In this blog post, we provide a specialist checklist to help you understand the necessary steps required to comply with the GDPR.
Know if GDPR applies to your business
The regulation GDPR applies to companies that process personal data of individuals within the EU member states, which includes customer’s data. Before beginning the checklist, ensure that your business falls within the EU jurisdiction.
Moreover, GDPR applies irrespective of the size of the business, so whether you are a small business owner or a large corporation, compliances with the regulation is essential.
Understand the role of Data Controller and Data Processor
One of the key aspects of the GDPR is that it clearly defines the roles and responsibilities of data controller and data processor. Data controller refers to the person or entity that determines the purposes, conditions, and means of the processing, while the data processor collects personal data under the guidance of the controller. It’s crucial to understand these roles to know which actions to take, such as whether to get consent for data processing activities or appoint a data protection officer (DPO).

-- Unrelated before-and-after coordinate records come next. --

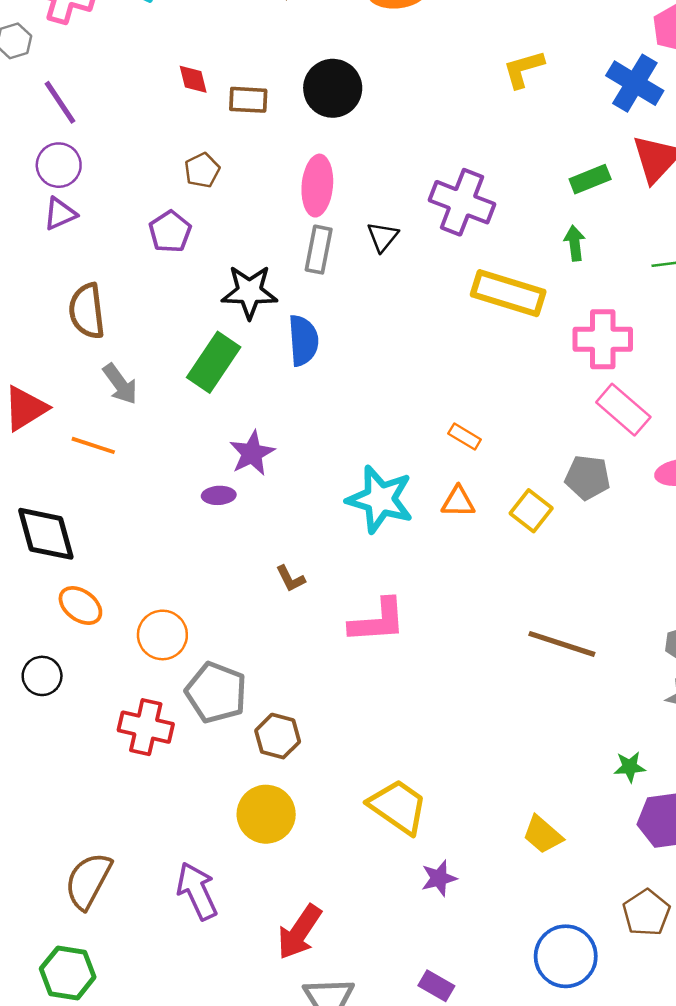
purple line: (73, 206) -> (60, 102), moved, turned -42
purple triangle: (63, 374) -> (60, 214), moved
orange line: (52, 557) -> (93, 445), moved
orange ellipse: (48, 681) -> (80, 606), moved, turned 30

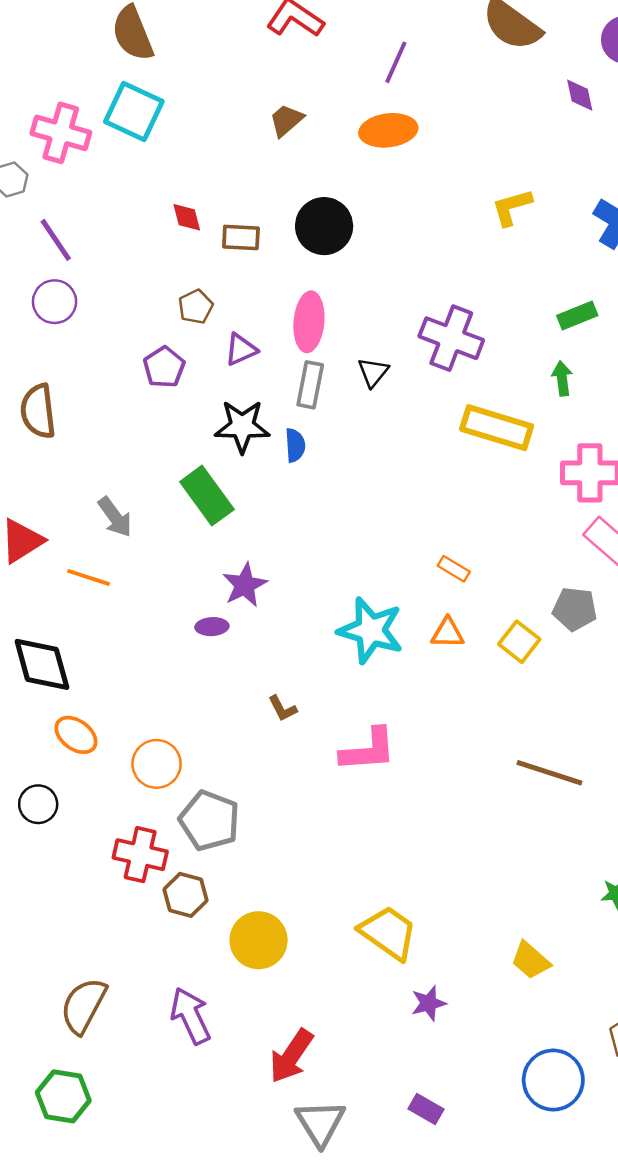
purple triangle: (60, 214) -> (241, 350), moved
brown semicircle: (87, 311) -> (38, 411), moved
blue semicircle: (303, 340) -> (295, 445), moved, size x0.7
green rectangle: (214, 362) -> (207, 496), turned -70
brown hexagon: (278, 736) -> (186, 895), moved

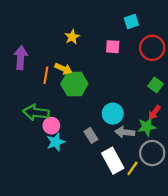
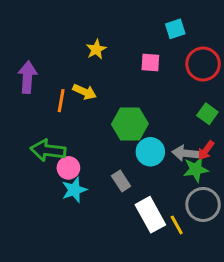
green hexagon: (74, 84) -> (130, 124), moved
gray arrow: (125, 132) -> (185, 153), moved
yellow line: (132, 168) -> (177, 225), turned -64

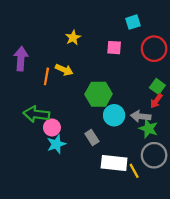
red arrow: (206, 150) -> (156, 101), moved
green star: (196, 169) -> (149, 129), turned 30
white rectangle: (150, 215) -> (114, 163), turned -55

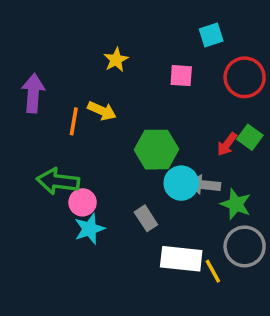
red arrow: (156, 101) -> (227, 144), moved
gray arrow: (141, 116) -> (204, 185), moved

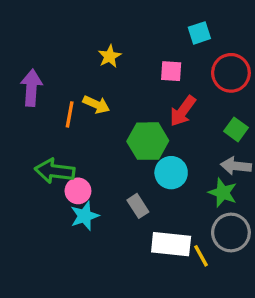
red arrow: (227, 144) -> (183, 111), moved, size x1.4
gray arrow: (204, 185) -> (236, 166), moved

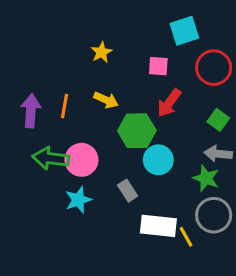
cyan square: (199, 33) -> (184, 31), size x1.4
purple arrow: (31, 88) -> (31, 111), moved
yellow arrow: (96, 104) -> (106, 100), moved
pink circle: (78, 191) -> (81, 160), moved, size x1.4

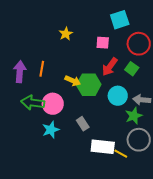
yellow arrow: (106, 100) -> (73, 81), moved
green square: (218, 120) -> (132, 69), moved
cyan circle: (158, 160) -> (118, 96), moved
green star: (206, 178) -> (134, 116), turned 30
yellow line: (186, 237) -> (121, 154), turned -32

Conduct a Data Protection Impact Assessment (DPIA)
The GDPR requires businesses to assess the nature, scope, context, and purposes of their processing activities. A Data Protection Impact Assessment (DPIA) is an essential tool used in complying with GDPR. The assessment helps you understand the risks involved, and you can take appropriate measures to reduce or eliminate those risks.
Appoint a Data Protection Officer (DPO)
Businesses must appoint a Data Protection Officer (DPO) if they process large amounts of data, monitor data subjects, or perform complex processing activities. The DPO must have a good command of data protection laws and practices and be independent of the company. Employing a DPO ensures the business is GDPR compliant, and it enhances the company’s security posture.
Work with Data Protection Authorities
Supervisory authorities are responsible for monitoring the compliance of GDPR within their respective states. In case of a data breach, supervisory authorities should be notified within 72 hours of receiving the notice. It’s essential to identify these authorities and take measures to report breaches and cooperate in investigations.
Complying with the GDPR is a fundamental requirement for any business operating within the EU. With the stiff penalties for non-compliance, it’s essential to ensure that you have all the necessary measures in place.
The specialist checklist discussed in this blog post gives you a starting point to understanding and implementing all that is required to be GDPR compliant. Use it to ensure that your business meets the GDPR standards, and you are prepared in case of a data breach.